Given entries:
● ● ● ● ●
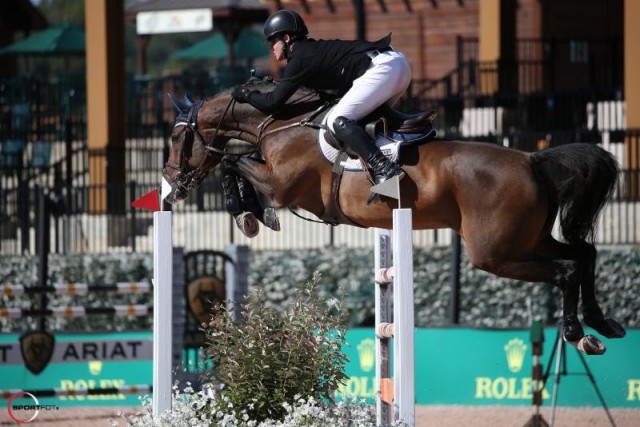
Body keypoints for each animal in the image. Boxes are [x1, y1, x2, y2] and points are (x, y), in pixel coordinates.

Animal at [161, 79, 624, 354]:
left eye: (178, 137)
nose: (171, 183)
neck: (281, 124)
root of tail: (534, 160)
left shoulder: (281, 184)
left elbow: (231, 164)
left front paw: (250, 214)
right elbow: (234, 163)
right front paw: (252, 214)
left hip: (495, 252)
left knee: (566, 269)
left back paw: (578, 334)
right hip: (527, 239)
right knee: (584, 255)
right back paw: (603, 322)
● ● ● ● ●
Problem details:
Go through the material above, and wherever a line contains the string "right", return it.

Task response:
right elbow: (234, 163)
right front paw: (252, 214)
right hip: (527, 239)
right knee: (584, 255)
right back paw: (603, 322)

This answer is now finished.